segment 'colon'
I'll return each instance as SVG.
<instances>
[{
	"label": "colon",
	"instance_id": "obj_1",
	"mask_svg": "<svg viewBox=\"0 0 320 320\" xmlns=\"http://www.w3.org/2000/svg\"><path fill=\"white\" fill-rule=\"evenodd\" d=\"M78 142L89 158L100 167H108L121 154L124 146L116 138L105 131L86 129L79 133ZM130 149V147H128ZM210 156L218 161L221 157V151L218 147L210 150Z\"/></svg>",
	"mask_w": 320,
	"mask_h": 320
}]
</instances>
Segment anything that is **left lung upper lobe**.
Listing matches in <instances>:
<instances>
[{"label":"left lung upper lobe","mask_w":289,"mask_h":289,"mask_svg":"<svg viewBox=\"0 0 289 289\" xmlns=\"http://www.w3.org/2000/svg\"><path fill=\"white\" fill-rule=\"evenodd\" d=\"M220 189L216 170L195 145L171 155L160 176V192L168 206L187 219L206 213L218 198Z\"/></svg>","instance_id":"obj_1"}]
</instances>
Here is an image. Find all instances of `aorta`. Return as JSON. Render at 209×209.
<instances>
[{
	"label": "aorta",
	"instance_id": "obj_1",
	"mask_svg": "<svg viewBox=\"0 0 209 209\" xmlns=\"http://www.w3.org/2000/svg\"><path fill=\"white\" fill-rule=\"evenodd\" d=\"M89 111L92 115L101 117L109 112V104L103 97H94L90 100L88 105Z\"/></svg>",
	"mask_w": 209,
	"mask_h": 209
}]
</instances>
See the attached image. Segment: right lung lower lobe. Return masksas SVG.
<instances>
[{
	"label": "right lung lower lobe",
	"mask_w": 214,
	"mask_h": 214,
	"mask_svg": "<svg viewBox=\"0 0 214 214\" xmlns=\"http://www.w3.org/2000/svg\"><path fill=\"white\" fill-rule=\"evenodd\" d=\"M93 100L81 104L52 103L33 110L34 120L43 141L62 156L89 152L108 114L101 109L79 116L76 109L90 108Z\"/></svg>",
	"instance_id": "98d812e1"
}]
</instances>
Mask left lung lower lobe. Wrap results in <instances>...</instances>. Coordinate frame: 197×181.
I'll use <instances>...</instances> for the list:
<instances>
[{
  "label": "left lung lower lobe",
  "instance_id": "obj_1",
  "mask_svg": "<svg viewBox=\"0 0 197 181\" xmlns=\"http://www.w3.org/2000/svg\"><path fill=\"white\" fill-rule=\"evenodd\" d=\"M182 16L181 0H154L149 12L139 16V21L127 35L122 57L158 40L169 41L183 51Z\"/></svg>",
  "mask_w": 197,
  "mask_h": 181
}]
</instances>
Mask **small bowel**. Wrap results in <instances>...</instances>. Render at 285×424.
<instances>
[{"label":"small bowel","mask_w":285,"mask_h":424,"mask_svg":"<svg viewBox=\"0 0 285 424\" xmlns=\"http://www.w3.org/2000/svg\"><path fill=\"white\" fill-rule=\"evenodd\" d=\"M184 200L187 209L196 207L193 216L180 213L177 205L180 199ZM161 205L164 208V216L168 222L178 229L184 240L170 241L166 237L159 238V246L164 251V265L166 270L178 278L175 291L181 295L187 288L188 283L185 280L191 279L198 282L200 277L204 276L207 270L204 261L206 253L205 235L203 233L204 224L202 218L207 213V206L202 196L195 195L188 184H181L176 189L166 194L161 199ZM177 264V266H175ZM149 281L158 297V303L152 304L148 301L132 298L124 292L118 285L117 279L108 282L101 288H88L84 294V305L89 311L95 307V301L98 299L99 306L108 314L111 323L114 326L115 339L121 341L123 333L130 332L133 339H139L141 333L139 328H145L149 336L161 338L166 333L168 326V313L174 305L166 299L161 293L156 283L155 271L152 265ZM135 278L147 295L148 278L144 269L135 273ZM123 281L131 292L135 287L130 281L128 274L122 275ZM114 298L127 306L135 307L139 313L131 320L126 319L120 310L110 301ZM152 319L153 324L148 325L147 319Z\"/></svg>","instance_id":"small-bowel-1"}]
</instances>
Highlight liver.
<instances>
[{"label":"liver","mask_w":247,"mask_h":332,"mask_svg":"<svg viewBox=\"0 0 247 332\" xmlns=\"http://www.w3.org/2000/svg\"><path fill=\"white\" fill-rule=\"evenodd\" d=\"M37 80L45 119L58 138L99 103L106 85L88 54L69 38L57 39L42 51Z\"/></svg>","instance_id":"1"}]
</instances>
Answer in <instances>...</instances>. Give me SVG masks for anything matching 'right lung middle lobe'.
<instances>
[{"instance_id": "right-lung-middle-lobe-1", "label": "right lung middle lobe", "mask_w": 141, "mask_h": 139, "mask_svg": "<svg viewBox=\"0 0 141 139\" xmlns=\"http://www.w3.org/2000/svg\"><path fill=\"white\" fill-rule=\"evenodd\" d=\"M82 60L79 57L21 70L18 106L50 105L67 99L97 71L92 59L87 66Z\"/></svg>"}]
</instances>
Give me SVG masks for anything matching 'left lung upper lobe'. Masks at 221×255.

---------------

■ Exercise brief
Copy all of the rows above word for word, keeping every character as it appears.

■ The result
segment 'colon'
I'll return each instance as SVG.
<instances>
[{
	"label": "colon",
	"instance_id": "obj_1",
	"mask_svg": "<svg viewBox=\"0 0 320 320\" xmlns=\"http://www.w3.org/2000/svg\"><path fill=\"white\" fill-rule=\"evenodd\" d=\"M78 142L89 158L100 167H108L121 154L124 146L116 138L105 131L86 129L79 133ZM130 149V147H128ZM210 156L218 161L221 157V151L218 147L210 150Z\"/></svg>",
	"mask_w": 320,
	"mask_h": 320
}]
</instances>
Segment anything that is **left lung upper lobe**.
Listing matches in <instances>:
<instances>
[{"label":"left lung upper lobe","mask_w":289,"mask_h":289,"mask_svg":"<svg viewBox=\"0 0 289 289\" xmlns=\"http://www.w3.org/2000/svg\"><path fill=\"white\" fill-rule=\"evenodd\" d=\"M220 189L216 170L195 145L171 155L160 176V192L168 206L187 219L206 213L218 198Z\"/></svg>","instance_id":"obj_1"}]
</instances>
Here is an image. Find all instances of `aorta`. Return as JSON. Render at 209×209.
<instances>
[{
	"label": "aorta",
	"instance_id": "obj_1",
	"mask_svg": "<svg viewBox=\"0 0 209 209\" xmlns=\"http://www.w3.org/2000/svg\"><path fill=\"white\" fill-rule=\"evenodd\" d=\"M89 111L92 115L101 117L109 112V104L103 97H94L90 100L88 105Z\"/></svg>",
	"mask_w": 209,
	"mask_h": 209
}]
</instances>
See the attached image. Segment: right lung lower lobe. Return masksas SVG.
<instances>
[{
	"label": "right lung lower lobe",
	"mask_w": 214,
	"mask_h": 214,
	"mask_svg": "<svg viewBox=\"0 0 214 214\" xmlns=\"http://www.w3.org/2000/svg\"><path fill=\"white\" fill-rule=\"evenodd\" d=\"M93 100L81 104L52 103L33 110L34 120L43 141L62 156L89 152L108 114L101 109L79 116L76 109L90 108Z\"/></svg>",
	"instance_id": "98d812e1"
}]
</instances>
Mask left lung lower lobe. Wrap results in <instances>...</instances>. Coordinate frame: 197×181.
I'll use <instances>...</instances> for the list:
<instances>
[{
  "label": "left lung lower lobe",
  "instance_id": "obj_1",
  "mask_svg": "<svg viewBox=\"0 0 197 181\" xmlns=\"http://www.w3.org/2000/svg\"><path fill=\"white\" fill-rule=\"evenodd\" d=\"M182 16L181 0H154L149 12L139 16V21L127 35L122 57L158 40L169 41L183 51Z\"/></svg>",
  "mask_w": 197,
  "mask_h": 181
}]
</instances>
Mask **small bowel**. Wrap results in <instances>...</instances>. Render at 285×424.
<instances>
[{"label":"small bowel","mask_w":285,"mask_h":424,"mask_svg":"<svg viewBox=\"0 0 285 424\" xmlns=\"http://www.w3.org/2000/svg\"><path fill=\"white\" fill-rule=\"evenodd\" d=\"M184 200L187 209L196 207L193 216L180 213L177 205L180 199ZM161 205L164 208V216L168 222L178 229L184 240L170 241L166 237L159 238V246L164 251V265L166 270L178 278L175 291L181 295L187 288L188 283L185 280L191 279L198 282L200 277L204 276L207 270L204 261L206 253L205 235L203 233L204 224L202 218L207 213V206L202 196L195 195L188 184H181L176 189L166 194L161 199ZM177 264V266H175ZM149 281L158 297V303L152 304L148 301L132 298L124 292L118 285L117 279L108 282L101 288H88L84 294V305L89 311L95 307V301L98 299L99 306L108 314L111 323L114 326L115 339L121 341L123 333L130 332L133 339H139L141 333L139 328H145L149 336L161 338L166 333L168 326V313L174 305L166 299L161 293L156 283L155 271L152 265ZM135 278L147 295L148 278L144 269L135 273ZM123 281L131 292L135 287L130 281L128 274L122 275ZM114 298L127 306L135 307L139 313L131 320L126 319L120 310L110 301ZM152 319L153 324L148 325L147 319Z\"/></svg>","instance_id":"small-bowel-1"}]
</instances>
Highlight liver.
<instances>
[{"label":"liver","mask_w":247,"mask_h":332,"mask_svg":"<svg viewBox=\"0 0 247 332\" xmlns=\"http://www.w3.org/2000/svg\"><path fill=\"white\" fill-rule=\"evenodd\" d=\"M37 80L45 119L58 138L99 103L106 85L88 54L69 38L57 39L42 51Z\"/></svg>","instance_id":"1"}]
</instances>
Answer in <instances>...</instances>. Give me SVG masks for anything matching 'right lung middle lobe'.
<instances>
[{"instance_id": "right-lung-middle-lobe-1", "label": "right lung middle lobe", "mask_w": 141, "mask_h": 139, "mask_svg": "<svg viewBox=\"0 0 141 139\" xmlns=\"http://www.w3.org/2000/svg\"><path fill=\"white\" fill-rule=\"evenodd\" d=\"M82 60L79 57L21 70L18 106L50 105L67 99L97 71L92 59L87 66Z\"/></svg>"}]
</instances>
Give me SVG masks for anything matching 'left lung upper lobe'. Masks at 221×255.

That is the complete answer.